Scan the entries below for the word "functions" and copy every line where it turns up.

[Excerpts from a dataset]

━━━

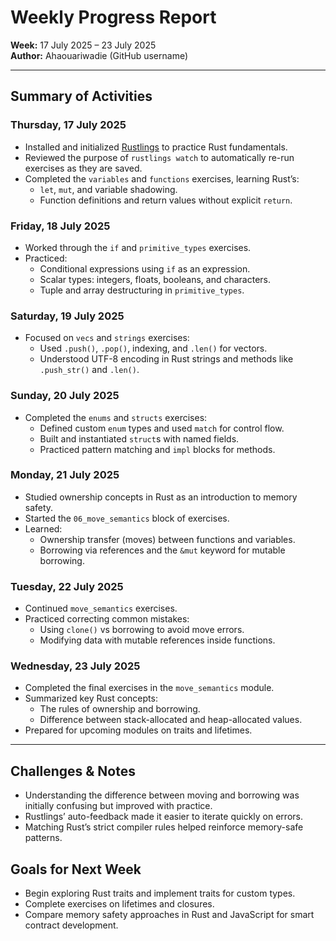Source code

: # Weekly Progress Report  
**Week:** 17 July 2025 – 23 July 2025  
**Author:** Ahaouariwadie (GitHub username)

---

## Summary of Activities

### Thursday, 17 July 2025
- Installed and initialized [Rustlings](https://github.com/rust-lang/rustlings) to practice Rust fundamentals.
- Reviewed the purpose of `rustlings watch` to automatically re-run exercises as they are saved.
- Completed the `variables` and `functions` exercises, learning Rust’s:
  - `let`, `mut`, and variable shadowing.
  - Function definitions and return values without explicit `return`.

### Friday, 18 July 2025
- Worked through the `if` and `primitive_types` exercises.
- Practiced:
  - Conditional expressions using `if` as an expression.
  - Scalar types: integers, floats, booleans, and characters.
  - Tuple and array destructuring in `primitive_types`.

### Saturday, 19 July 2025
- Focused on `vecs` and `strings` exercises:
  - Used `.push()`, `.pop()`, indexing, and `.len()` for vectors.
  - Understood UTF-8 encoding in Rust strings and methods like `.push_str()` and `.len()`.

### Sunday, 20 July 2025
- Completed the `enums` and `structs` exercises:
  - Defined custom `enum` types and used `match` for control flow.
  - Built and instantiated `struct`s with named fields.
  - Practiced pattern matching and `impl` blocks for methods.

### Monday, 21 July 2025
- Studied ownership concepts in Rust as an introduction to memory safety.
- Started the `06_move_semantics` block of exercises.
- Learned:
  - Ownership transfer (moves) between functions and variables.
  - Borrowing via references and the `&mut` keyword for mutable borrowing.

### Tuesday, 22 July 2025
- Continued `move_semantics` exercises.
- Practiced correcting common mistakes:
  - Using `clone()` vs borrowing to avoid move errors.
  - Modifying data with mutable references inside functions.

### Wednesday, 23 July 2025
- Completed the final exercises in the `move_semantics` module.
- Summarized key Rust concepts:
  - The rules of ownership and borrowing.
  - Difference between stack-allocated and heap-allocated values.
- Prepared for upcoming modules on traits and lifetimes.

---

## Challenges & Notes
- Understanding the difference between moving and borrowing was initially confusing but improved with practice.
- Rustlings’ auto-feedback made it easier to iterate quickly on errors.
- Matching Rust’s strict compiler rules helped reinforce memory-safe patterns.

## Goals for Next Week
- Begin exploring Rust traits and implement traits for custom types.
- Complete exercises on lifetimes and closures.
- Compare memory safety approaches in Rust and JavaScript for smart contract development.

━━━

# Solution to the problem
- Completed the `variables` and `functions` exercises, learning Rust’s:
  - Ownership transfer (moves) between functions and variables.
  - Modifying data with mutable references inside functions.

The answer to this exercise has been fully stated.